§ **Task instructions**: Only the lines from the one containing "agosto 2021" to the end of the material are to be copied, exactly and in full; images stay out.

[Start of section]

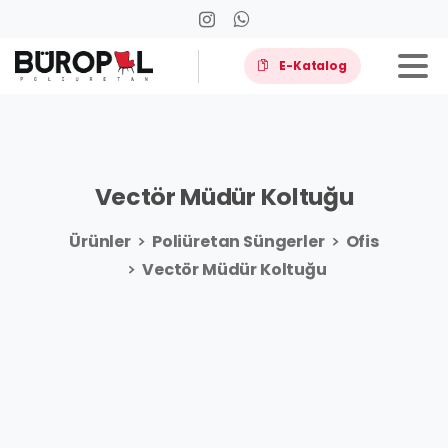
E-Katalog
Vectör
Müdür
Koltuğu
Ürünler
Poliüretan Süngerler
Ofis
Vectör Müdür Koltuğu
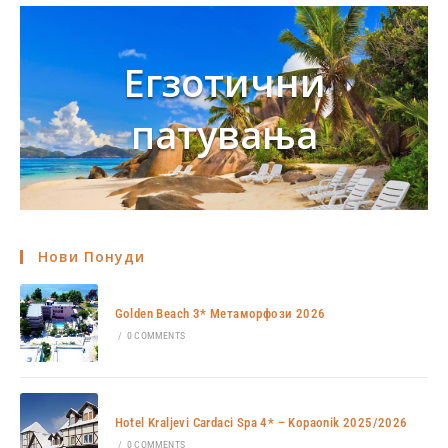
Егзотични
патувања
Нови Понуди
Golden Beach 3* Метаморфози 2026
/
0 COMMENTS
Hotel Kraljevi Cardaci Spa 4* – Kopaonik 2025/2026
/
0 COMMENTS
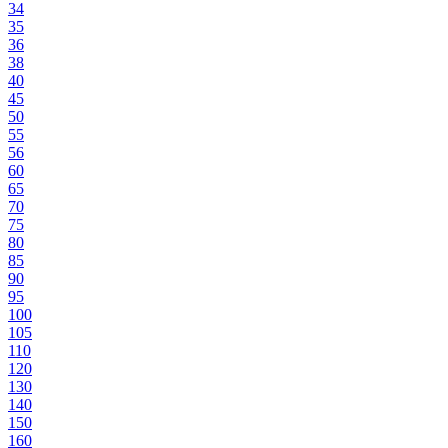
34
35
36
38
40
45
50
55
56
60
65
70
75
80
85
90
95
100
105
110
120
130
140
150
160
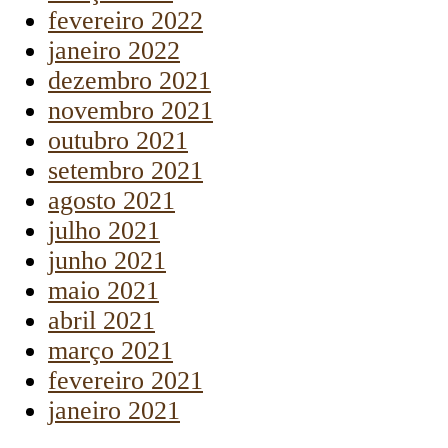
fevereiro 2022
janeiro 2022
dezembro 2021
novembro 2021
outubro 2021
setembro 2021
agosto 2021
julho 2021
junho 2021
maio 2021
abril 2021
março 2021
fevereiro 2021
janeiro 2021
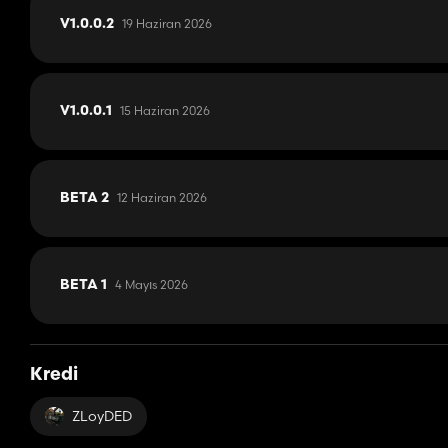
19 Haziran 2026
V1.0.0.2
15 Haziran 2026
V1.0.0.1
12 Haziran 2026
BETA 2
4 Mayıs 2026
BETA 1
Kredi
ZLoyDED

[End of section]

§ **Task solution**:
agosto 2021
julho 2021
junho 2021
maio 2021
abril 2021
março 2021
fevereiro 2021
janeiro 2021
19 Haziran 2026
V1.0.0.2
15 Haziran 2026
V1.0.0.1
12 Haziran 2026
BETA 2
4 Mayıs 2026
BETA 1
Kredi
ZLoyDED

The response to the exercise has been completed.